Crótalo diamantino

Agita su cascabel antes de morder

El crótalo diamantino, que habita en los Estados Unidos y el norte de Méjico, es una de las serpientes más peligrosas que existen. Se la conoce mejor con el nombre de serpiente de cascabel. Conocemos unas treinta especies de crótalos, cuya longitud varía de 40 cm a más de 2 metros. Los crótalos, que son venenosos, llevan dos dientes largos y ganchudos que constituyen de hecho verdaderas jeringas de inyección, por medio de las cuales inoculan estos reptiles su veneno mortal en el cuerpo de sus víctimas. El «cascabel» o carraca del crótalo se encuentra en el extremo de su cola, en forma de varias escamas córneas, móviles y curiosamente engarzadas unas en otras.
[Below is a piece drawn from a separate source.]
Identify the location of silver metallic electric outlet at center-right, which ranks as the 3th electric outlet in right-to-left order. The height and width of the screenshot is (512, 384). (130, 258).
Cuando la serpiente agita su cola, estas escamas producen un rechinamiento muy particular que se oye de muy lejos. El crótalo hace uso de su cascabel para dar a conocer su estado de irritación. Cuanto mayor es éste, más rápido agita su cascabel alzando la cola vertical. Y entonces, ¡pobre del imprudente que pase por alto este aviso! El veneno del crótalo diamantino es muy activo y las mordeduras de este reptil resultan con frecuencia mortales para el hombre. La alimentación de los crótalos consiste en mamíferos de pequeño tamaño, que van del ratón a la liebre. Dada la rapidez de estos animales y la imposibilidad de que el crótalo los persiga a la carrera, la naturaleza ha dotado a estas serpientes de un ingenioso sistema de detección térmica, que les permite descubrir la presencia de un animal de sangre caliente en la más completa oscuridad y morderle antes de que pueda darse cuenta del peligro.